Первуша только золотой ус подкручивает да смеётся:
— И я не сгожусь!
Много дум Завид передумал, а чего от него ждут, не сумел понять. Что же за работа, для которой он один подходит? Что же за дело, с которым и сам Первуша не справится, а он, простак, совладает?
— Ведь не дурное? — с подозрением спрашивает Завид.
— Помилуй! — смеётся Первуша. — Самое лёгкое.
— Самое лёгкое, и всё ж таки вам не по силам?
— Истинно так! Да скоро узнаешь.
Весело Первуше, а правды говорить не хочет. Бросил Завид выспрашивать.
Ехали они ночь да утро, а к обеденной поре уж были в Белополье. На их удачу, дождь побрызгал, да и утих, не размочил дороги. Завернули на уже знакомый постоялый двор, и Первуша тут же и ушёл, велев его дожидаться. Сказал, назавтра вернётся.

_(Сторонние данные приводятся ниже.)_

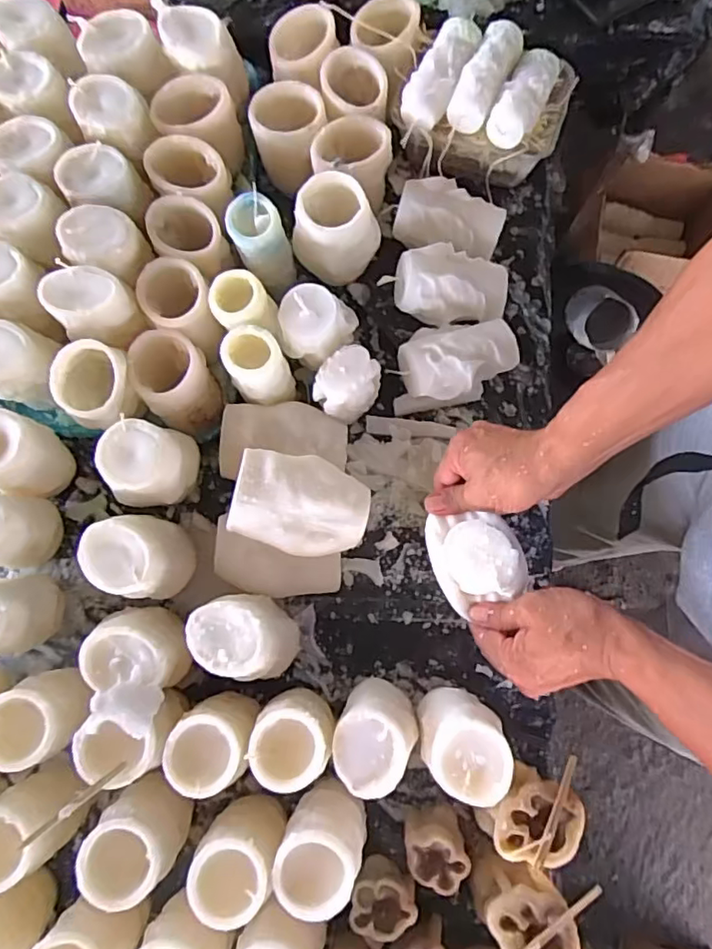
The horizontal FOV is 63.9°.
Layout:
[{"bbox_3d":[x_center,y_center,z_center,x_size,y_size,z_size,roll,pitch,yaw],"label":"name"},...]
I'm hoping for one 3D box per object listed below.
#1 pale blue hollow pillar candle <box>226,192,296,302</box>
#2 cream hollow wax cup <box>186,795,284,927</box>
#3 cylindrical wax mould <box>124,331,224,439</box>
[{"bbox_3d":[-0.092,-0.222,0.557,0.049,0.082,0.055,-34,81,-6],"label":"pale blue hollow pillar candle"},{"bbox_3d":[-0.093,0.306,0.460,0.059,0.086,0.058,0,79,0],"label":"cream hollow wax cup"},{"bbox_3d":[-0.167,-0.085,0.544,0.063,0.073,0.086,-33,81,-5],"label":"cylindrical wax mould"}]

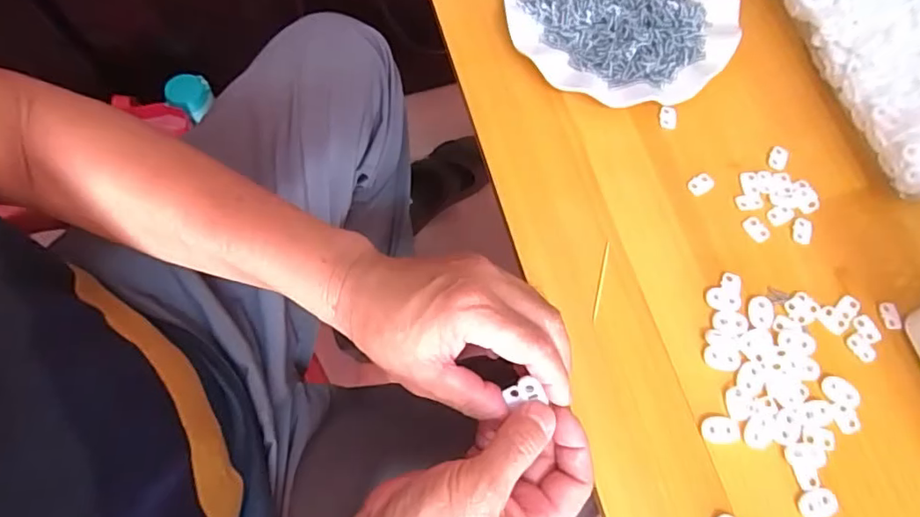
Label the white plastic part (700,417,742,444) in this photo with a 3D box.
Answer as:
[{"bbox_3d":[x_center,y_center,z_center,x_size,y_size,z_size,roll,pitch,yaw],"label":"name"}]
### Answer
[{"bbox_3d":[0.164,0.108,0.345,0.024,0.004,0.016,3,69,1],"label":"white plastic part"}]

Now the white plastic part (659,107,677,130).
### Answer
[{"bbox_3d":[0.162,-0.110,0.430,0.014,0.005,0.017,10,69,3],"label":"white plastic part"}]

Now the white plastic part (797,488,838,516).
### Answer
[{"bbox_3d":[0.216,0.148,0.331,0.023,0.004,0.016,-17,70,-7],"label":"white plastic part"}]

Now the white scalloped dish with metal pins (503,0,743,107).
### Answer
[{"bbox_3d":[0.131,-0.202,0.455,0.175,0.023,0.177,0,69,0],"label":"white scalloped dish with metal pins"}]

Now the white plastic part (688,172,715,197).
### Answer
[{"bbox_3d":[0.181,-0.056,0.412,0.020,0.004,0.015,-38,74,-13],"label":"white plastic part"}]

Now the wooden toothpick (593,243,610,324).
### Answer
[{"bbox_3d":[0.099,0.016,0.385,0.004,0.005,0.056,13,70,5],"label":"wooden toothpick"}]

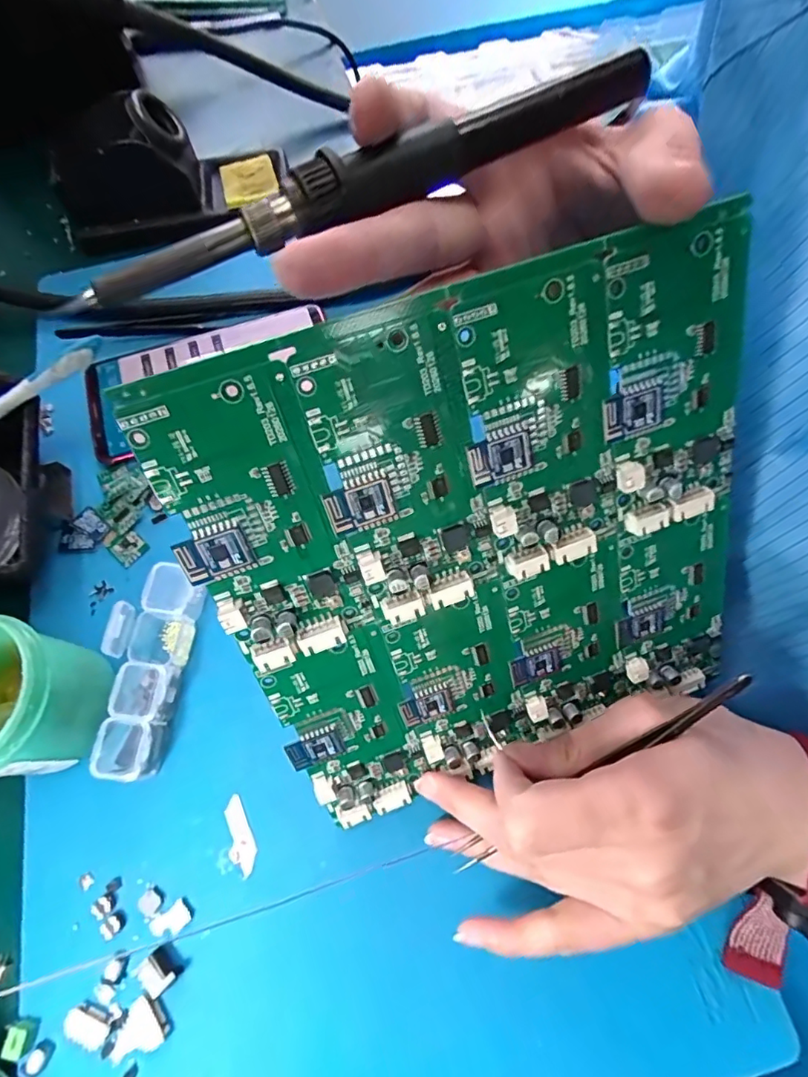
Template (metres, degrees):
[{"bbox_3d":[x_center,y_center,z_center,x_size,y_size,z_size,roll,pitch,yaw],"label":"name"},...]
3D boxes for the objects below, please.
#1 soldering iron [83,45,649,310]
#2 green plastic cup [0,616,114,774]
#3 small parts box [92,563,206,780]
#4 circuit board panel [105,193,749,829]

Обошёл Завид постоялый двор кругом, заскучал. Глядит, как белая курица с рыжею бьётся за рыбью голову, да пока они бились, пёстрая её и утащила, у плетня расклёвывает. По плетню серая кошка крадётся, усы топорщит, дико глядит зелёным глазом. Вот прыгнула. Курица в сторону прянула, раскричалась, полетели перья! Да кошка не в неё метила, ухватила рыбью голову и была такова.
Рыжая и белая курицы тут поглядели по сторонам, да уже позабыли, из-за чего у них вышел спор. Спрашивают задумчиво по-своему, по-куриному:
— Что-о такое? Кого, кого убили?
Да и разошлись землю грести.
Медвежатники уж уехали и медведя с собою забрали. Радима, видно, схоронили, и никто о нём больше не говорит, никто не вспоминает.
Скука Завиду! Да ещё не оставил Первуша ему ни монеты. Взять бы еды хоть и в долг, да только дадут ли? А если и дадут, рассчитается ли Первуша? Скажет ещё, мол, сам себя корми, не то ишь, нахлебник сыскался…
Печалится Завид, на людей за столами поглядывает. Уж понимает, что теперь он не волк, нельзя кусок выпрашивать. Если что упадёт, он, может, и поднять постыдится.
В город собрался идти, со двора вышел, а ему Дарко навстречу.
Откуда только взялся? Увидал Завида, шаг ускорил, ведь и не побежишь от него. Скоро и поравнялись, тогда за плечо схватил.
— Ну, — говорит, — отыскал я тебя, значит! Нарочно за вами ехал. Кончай дурить, поедем-ка, брат, домой!